Welcomed into homes in towns like Kalona, Iowa, and Springfield, Missouri, Grearson and Smith introduce readers to unexpected fusions of culture in middle America. By focusing on small communities where intercultural relationships are exceptions rather than the norm, Smith and Grearson offer affirmation that multicultural households can endure and flourish almost anywhere.
PUBLISHERS WEEKLY
Fifteen intercultural families shared their life stories with editors Grearson and Smith, recounting the moment the couples just "knew" they'd met the love of their lives, their marriage proposals and every last detail of their wedding ceremonies. They finish each others' sentences. They want to raise children who'll be "world citizens." However, they do not seem to have to deal with anything ugly, like domestic violence, or even domestic anger.
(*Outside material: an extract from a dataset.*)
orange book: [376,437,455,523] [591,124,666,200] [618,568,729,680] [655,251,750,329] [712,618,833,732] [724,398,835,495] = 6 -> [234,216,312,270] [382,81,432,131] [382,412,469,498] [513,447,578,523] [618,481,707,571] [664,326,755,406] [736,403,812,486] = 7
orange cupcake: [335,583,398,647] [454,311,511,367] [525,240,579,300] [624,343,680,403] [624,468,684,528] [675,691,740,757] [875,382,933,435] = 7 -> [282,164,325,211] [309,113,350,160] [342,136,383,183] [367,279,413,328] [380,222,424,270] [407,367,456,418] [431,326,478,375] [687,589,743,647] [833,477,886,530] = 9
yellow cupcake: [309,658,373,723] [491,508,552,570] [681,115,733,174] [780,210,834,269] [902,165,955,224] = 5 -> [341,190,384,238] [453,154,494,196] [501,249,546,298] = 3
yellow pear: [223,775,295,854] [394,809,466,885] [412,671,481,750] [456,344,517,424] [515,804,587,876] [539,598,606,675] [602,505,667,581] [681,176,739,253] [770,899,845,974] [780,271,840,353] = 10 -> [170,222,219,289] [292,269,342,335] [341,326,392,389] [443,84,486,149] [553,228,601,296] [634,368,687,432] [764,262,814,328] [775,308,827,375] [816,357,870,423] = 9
None of these folks seem to have a problem getting a job, even though many couples are biracial. And if any of them are strapped for cash, they certainly don't talk about it. On the other hand, there are one or two accounts in this collection that make it worth wading through the goo. The last entry, for example, is a wonderfully understated account of a Jewish woman who married an Afghan student in Chicago in 1945 and went to live with him in Kabul, raising their two children as good Muslims. Oddly, though, it's the couples that on the surface seem the most intriguing--the Hmong man married to the Mormon woman, the Wisconsin-Indian lesbian couple--who turn out to be the most mundane. The book's underlying message is that these relationships thrive because each partner has to work harder to overcome their differences. With a Valentine's Day pub date, this book may find its way to a few lovers, although a box of candy might be more effective.